What is needed is a word-for-word copy of every record below, minus the pictures.
MATERIAL FOR THE TASK: Begin
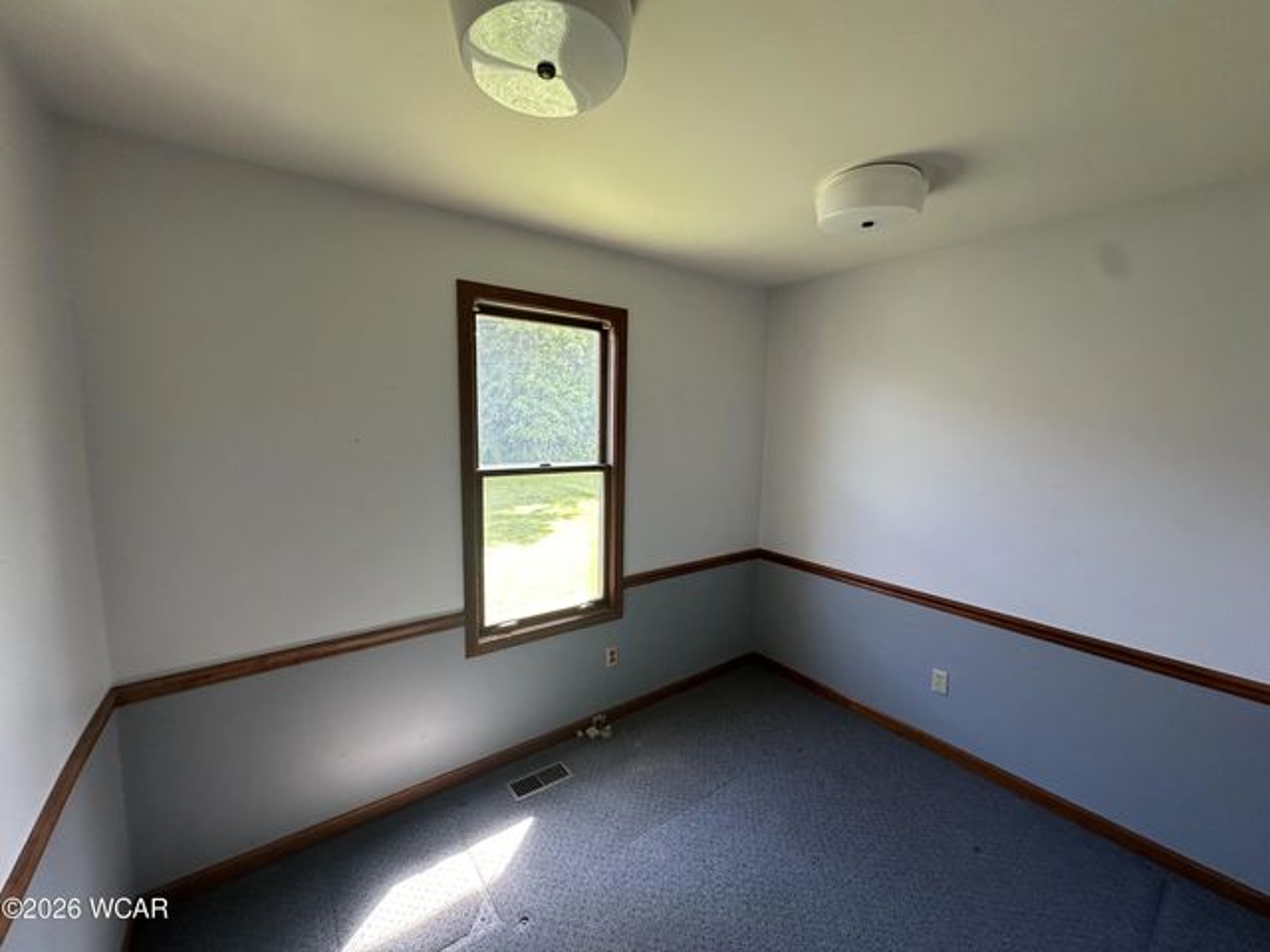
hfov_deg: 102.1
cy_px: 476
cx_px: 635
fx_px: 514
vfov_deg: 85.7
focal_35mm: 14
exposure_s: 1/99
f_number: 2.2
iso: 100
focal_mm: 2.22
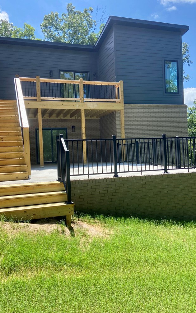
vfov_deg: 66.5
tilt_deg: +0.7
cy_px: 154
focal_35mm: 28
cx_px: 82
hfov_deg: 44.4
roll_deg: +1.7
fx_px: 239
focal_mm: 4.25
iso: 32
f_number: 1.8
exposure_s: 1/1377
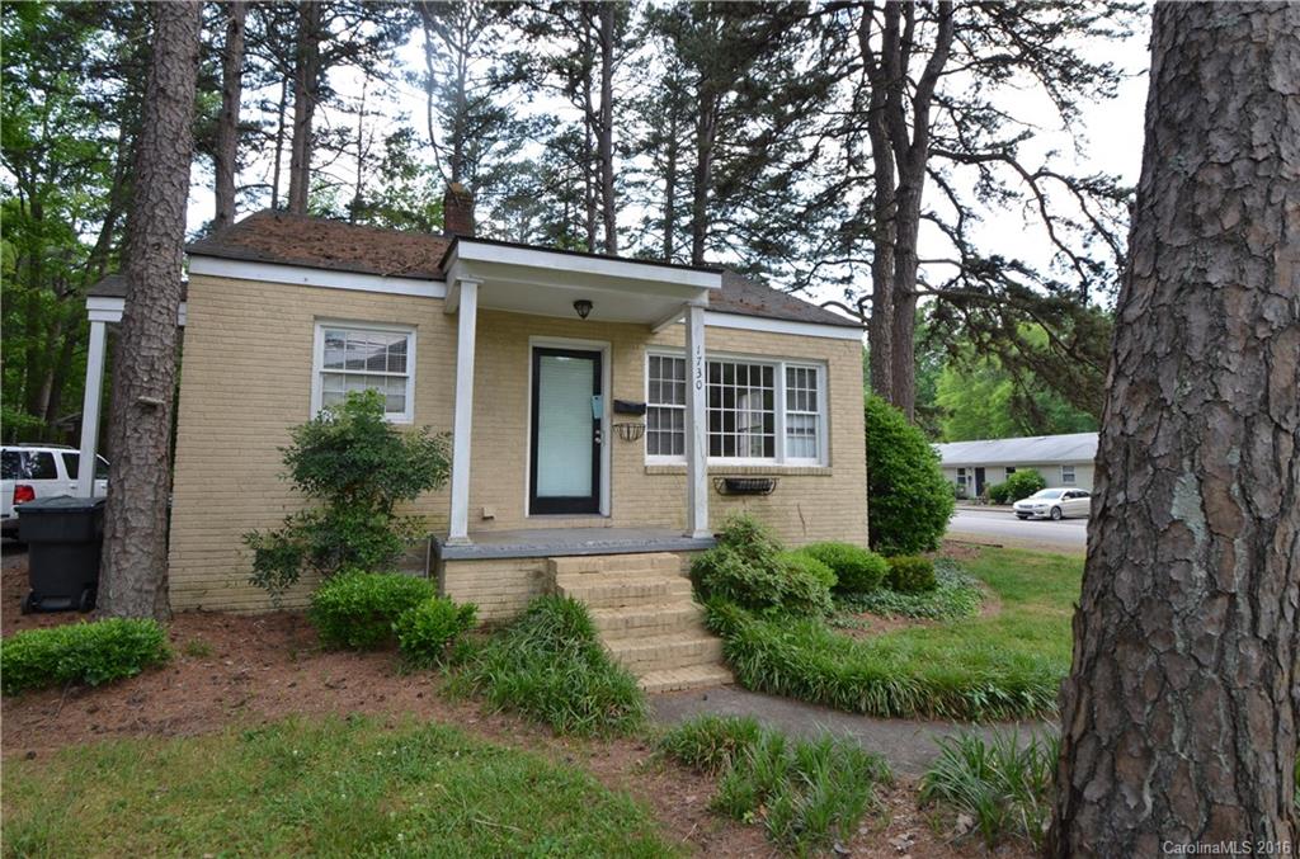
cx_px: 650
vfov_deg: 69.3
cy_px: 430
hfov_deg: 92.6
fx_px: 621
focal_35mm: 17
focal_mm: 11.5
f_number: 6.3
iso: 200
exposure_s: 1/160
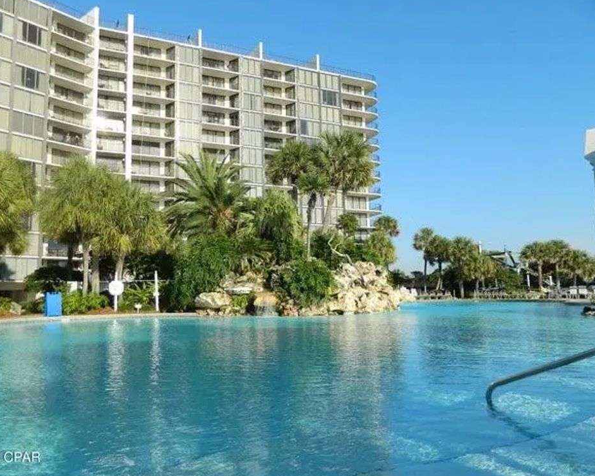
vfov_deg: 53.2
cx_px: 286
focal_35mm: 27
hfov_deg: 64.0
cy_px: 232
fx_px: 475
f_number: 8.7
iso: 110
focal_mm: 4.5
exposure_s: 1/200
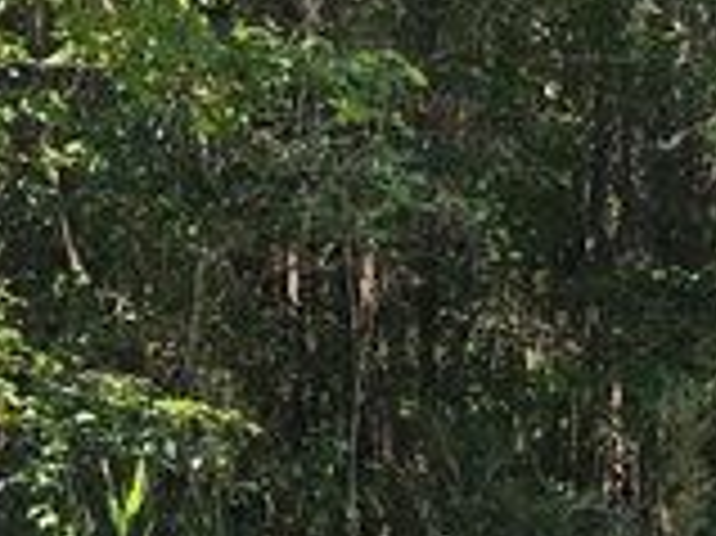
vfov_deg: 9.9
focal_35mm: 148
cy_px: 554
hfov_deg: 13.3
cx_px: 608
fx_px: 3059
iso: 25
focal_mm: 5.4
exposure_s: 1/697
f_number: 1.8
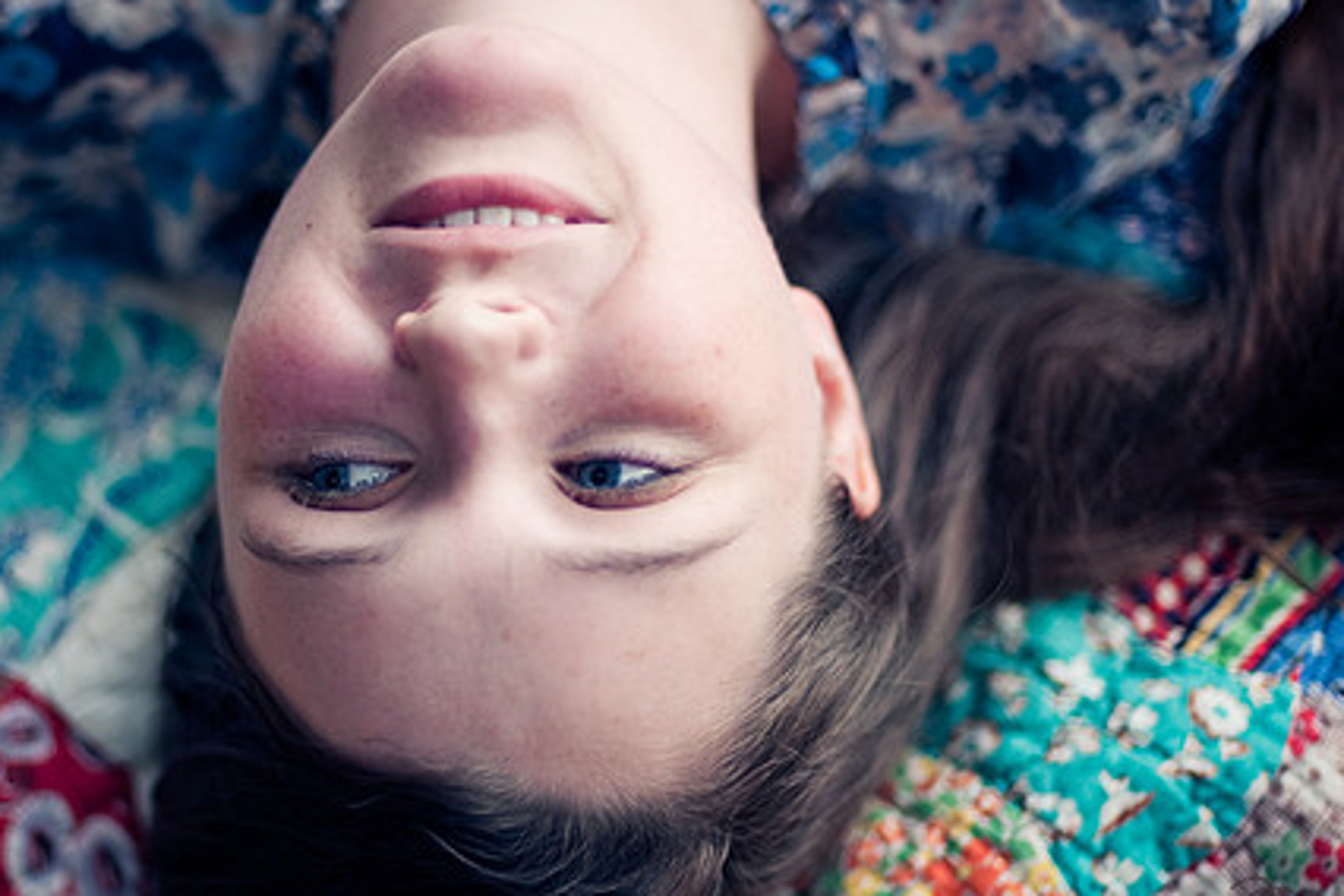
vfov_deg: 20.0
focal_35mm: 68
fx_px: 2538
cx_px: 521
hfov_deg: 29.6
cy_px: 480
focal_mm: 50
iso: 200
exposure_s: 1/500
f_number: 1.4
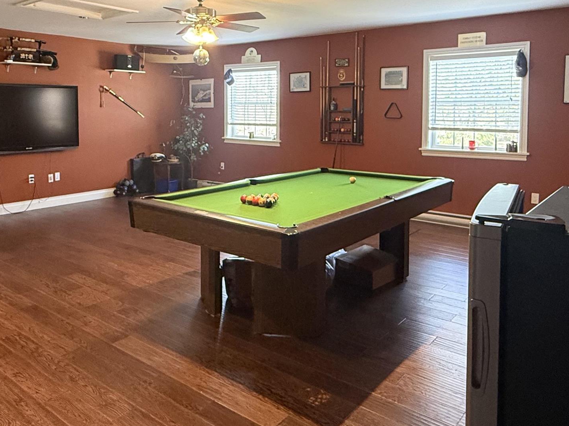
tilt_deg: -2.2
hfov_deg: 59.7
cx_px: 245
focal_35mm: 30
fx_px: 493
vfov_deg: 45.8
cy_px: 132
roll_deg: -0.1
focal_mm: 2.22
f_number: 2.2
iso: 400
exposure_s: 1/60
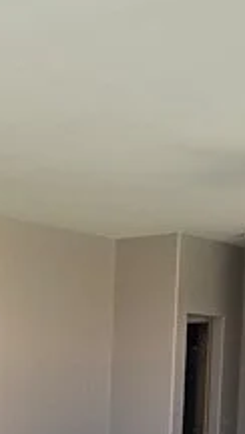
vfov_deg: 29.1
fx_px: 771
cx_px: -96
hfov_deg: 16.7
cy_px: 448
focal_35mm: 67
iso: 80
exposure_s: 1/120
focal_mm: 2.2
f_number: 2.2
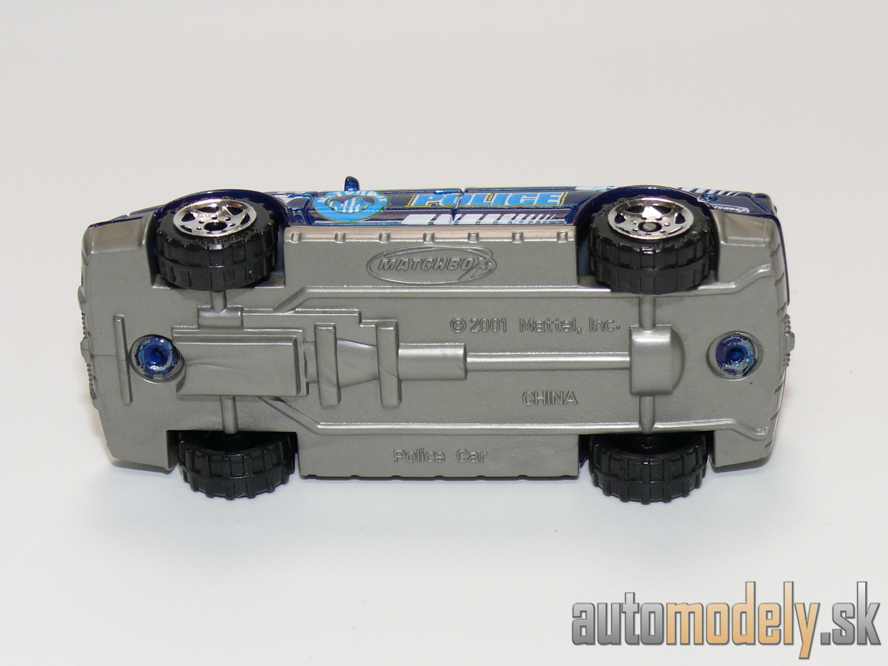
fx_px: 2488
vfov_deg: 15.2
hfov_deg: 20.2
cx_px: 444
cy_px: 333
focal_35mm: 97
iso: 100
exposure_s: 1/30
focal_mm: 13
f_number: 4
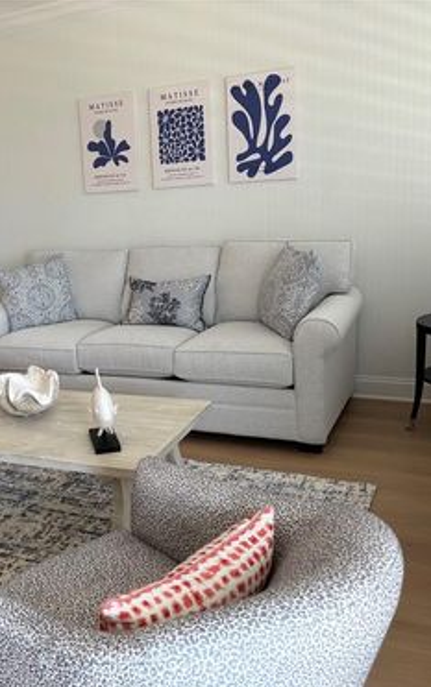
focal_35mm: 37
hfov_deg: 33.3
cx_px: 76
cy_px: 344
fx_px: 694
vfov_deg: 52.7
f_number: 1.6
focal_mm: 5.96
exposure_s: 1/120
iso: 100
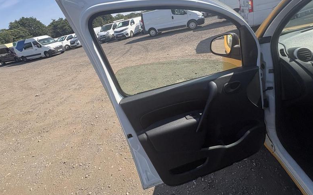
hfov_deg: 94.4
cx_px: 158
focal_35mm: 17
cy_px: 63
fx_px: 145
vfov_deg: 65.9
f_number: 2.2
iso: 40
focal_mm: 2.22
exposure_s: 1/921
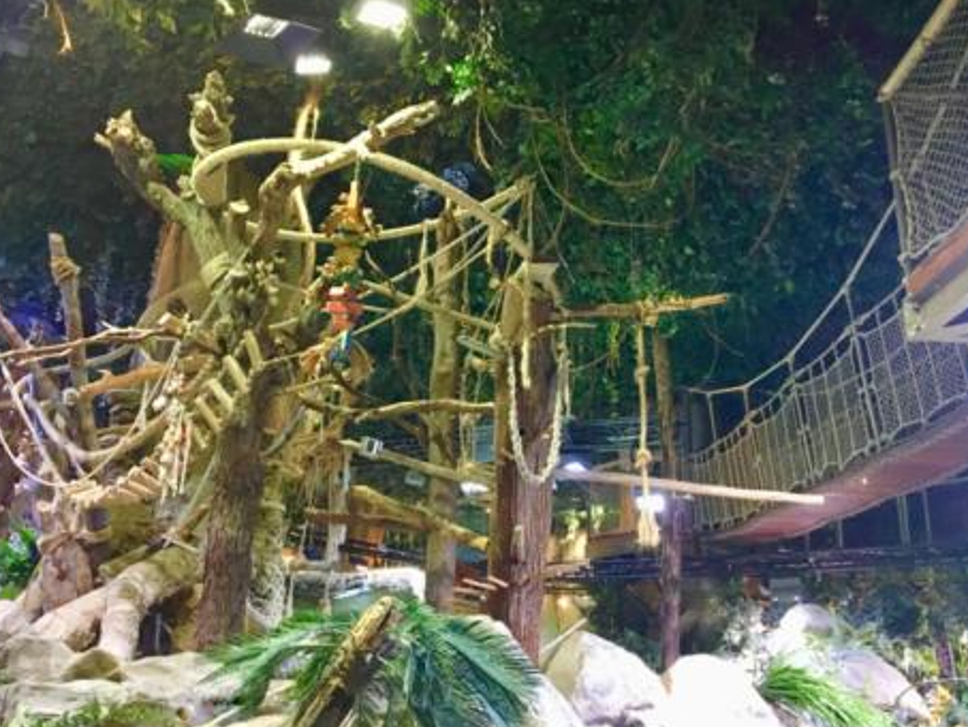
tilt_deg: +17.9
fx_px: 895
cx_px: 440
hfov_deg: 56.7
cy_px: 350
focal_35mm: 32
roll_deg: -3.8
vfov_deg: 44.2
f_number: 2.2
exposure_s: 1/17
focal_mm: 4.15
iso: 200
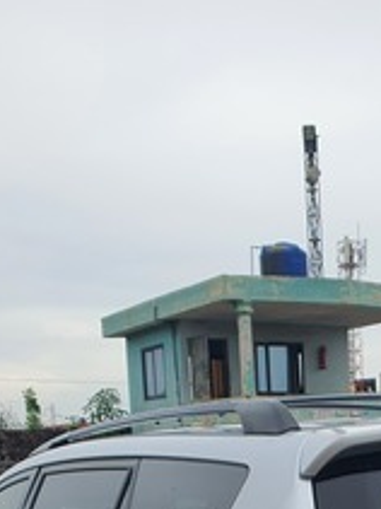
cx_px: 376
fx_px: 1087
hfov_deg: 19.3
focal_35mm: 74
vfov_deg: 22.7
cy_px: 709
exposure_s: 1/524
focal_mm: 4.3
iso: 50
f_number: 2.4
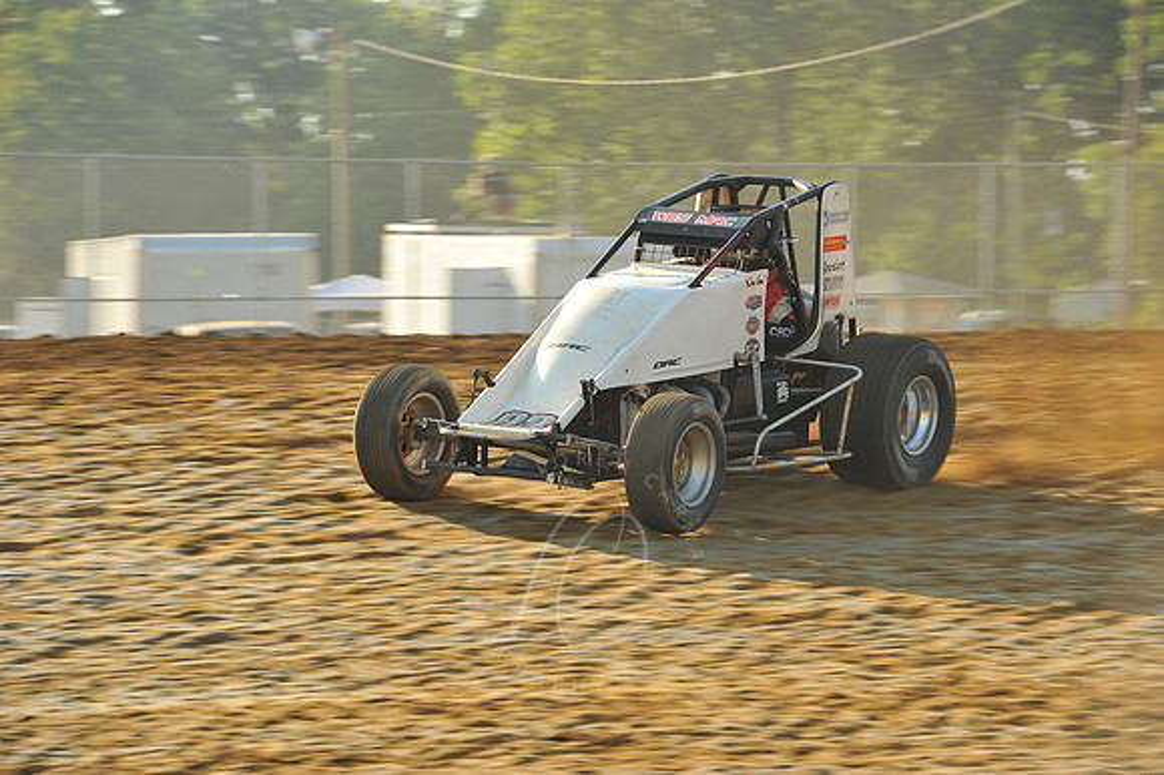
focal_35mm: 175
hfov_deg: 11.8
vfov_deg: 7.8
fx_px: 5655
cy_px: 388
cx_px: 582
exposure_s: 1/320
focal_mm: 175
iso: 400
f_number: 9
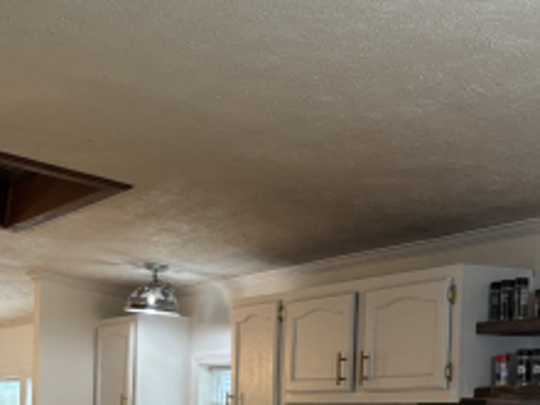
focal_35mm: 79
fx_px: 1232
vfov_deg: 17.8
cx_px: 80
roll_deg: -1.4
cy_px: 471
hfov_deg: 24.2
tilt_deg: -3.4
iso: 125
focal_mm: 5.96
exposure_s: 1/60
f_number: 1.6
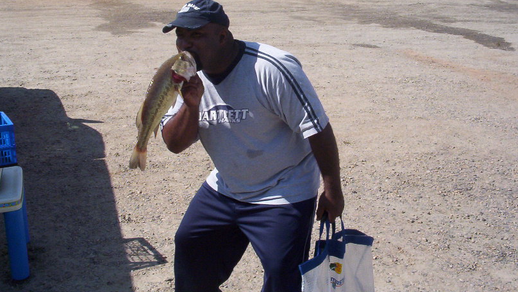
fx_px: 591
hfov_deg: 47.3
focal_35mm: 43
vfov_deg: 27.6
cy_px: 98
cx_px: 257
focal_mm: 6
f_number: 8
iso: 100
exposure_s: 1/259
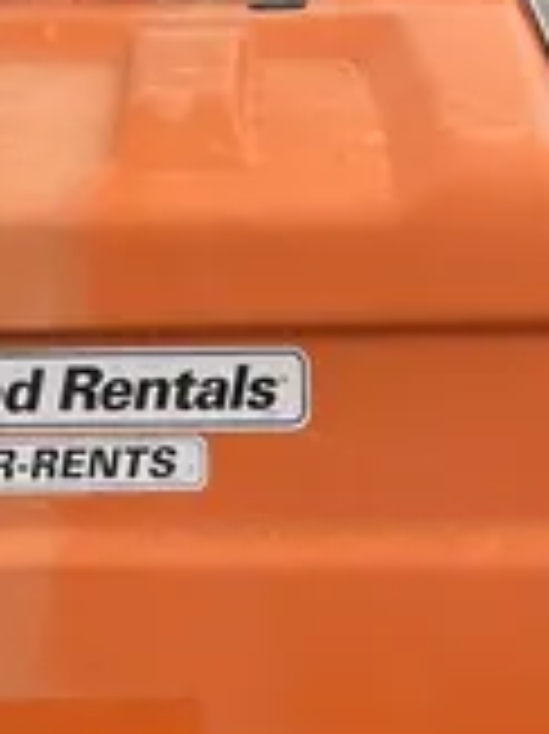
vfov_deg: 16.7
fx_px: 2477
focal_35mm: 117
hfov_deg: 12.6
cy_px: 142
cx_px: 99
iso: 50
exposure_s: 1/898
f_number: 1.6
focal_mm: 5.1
MATERIAL FOR THE TASK: End
SOLUTION FOR THIS EXERCISE —
hfov_deg: 102.1
cy_px: 476
cx_px: 635
fx_px: 514
vfov_deg: 85.7
focal_35mm: 14
exposure_s: 1/99
f_number: 2.2
iso: 100
focal_mm: 2.22
vfov_deg: 66.5
tilt_deg: +0.7
cy_px: 154
focal_35mm: 28
cx_px: 82
hfov_deg: 44.4
roll_deg: +1.7
fx_px: 239
focal_mm: 4.25
iso: 32
f_number: 1.8
exposure_s: 1/1377
cx_px: 650
vfov_deg: 69.3
cy_px: 430
hfov_deg: 92.6
fx_px: 621
focal_35mm: 17
focal_mm: 11.5
f_number: 6.3
iso: 200
exposure_s: 1/160
vfov_deg: 53.2
cx_px: 286
focal_35mm: 27
hfov_deg: 64.0
cy_px: 232
fx_px: 475
f_number: 8.7
iso: 110
focal_mm: 4.5
exposure_s: 1/200
vfov_deg: 9.9
focal_35mm: 148
cy_px: 554
hfov_deg: 13.3
cx_px: 608
fx_px: 3059
iso: 25
focal_mm: 5.4
exposure_s: 1/697
f_number: 1.8
vfov_deg: 20.0
focal_35mm: 68
fx_px: 2538
cx_px: 521
hfov_deg: 29.6
cy_px: 480
focal_mm: 50
iso: 200
exposure_s: 1/500
f_number: 1.4
tilt_deg: -2.2
hfov_deg: 59.7
cx_px: 245
focal_35mm: 30
fx_px: 493
vfov_deg: 45.8
cy_px: 132
roll_deg: -0.1
focal_mm: 2.22
f_number: 2.2
iso: 400
exposure_s: 1/60
vfov_deg: 29.1
fx_px: 771
cx_px: -96
hfov_deg: 16.7
cy_px: 448
focal_35mm: 67
iso: 80
exposure_s: 1/120
focal_mm: 2.2
f_number: 2.2
fx_px: 2488
vfov_deg: 15.2
hfov_deg: 20.2
cx_px: 444
cy_px: 333
focal_35mm: 97
iso: 100
exposure_s: 1/30
focal_mm: 13
f_number: 4
focal_35mm: 37
hfov_deg: 33.3
cx_px: 76
cy_px: 344
fx_px: 694
vfov_deg: 52.7
f_number: 1.6
focal_mm: 5.96
exposure_s: 1/120
iso: 100
hfov_deg: 94.4
cx_px: 158
focal_35mm: 17
cy_px: 63
fx_px: 145
vfov_deg: 65.9
f_number: 2.2
iso: 40
focal_mm: 2.22
exposure_s: 1/921
tilt_deg: +17.9
fx_px: 895
cx_px: 440
hfov_deg: 56.7
cy_px: 350
focal_35mm: 32
roll_deg: -3.8
vfov_deg: 44.2
f_number: 2.2
exposure_s: 1/17
focal_mm: 4.15
iso: 200
cx_px: 376
fx_px: 1087
hfov_deg: 19.3
focal_35mm: 74
vfov_deg: 22.7
cy_px: 709
exposure_s: 1/524
focal_mm: 4.3
iso: 50
f_number: 2.4
focal_35mm: 175
hfov_deg: 11.8
vfov_deg: 7.8
fx_px: 5655
cy_px: 388
cx_px: 582
exposure_s: 1/320
focal_mm: 175
iso: 400
f_number: 9
focal_35mm: 79
fx_px: 1232
vfov_deg: 17.8
cx_px: 80
roll_deg: -1.4
cy_px: 471
hfov_deg: 24.2
tilt_deg: -3.4
iso: 125
focal_mm: 5.96
exposure_s: 1/60
f_number: 1.6
fx_px: 591
hfov_deg: 47.3
focal_35mm: 43
vfov_deg: 27.6
cy_px: 98
cx_px: 257
focal_mm: 6
f_number: 8
iso: 100
exposure_s: 1/259
vfov_deg: 16.7
fx_px: 2477
focal_35mm: 117
hfov_deg: 12.6
cy_px: 142
cx_px: 99
iso: 50
exposure_s: 1/898
f_number: 1.6
focal_mm: 5.1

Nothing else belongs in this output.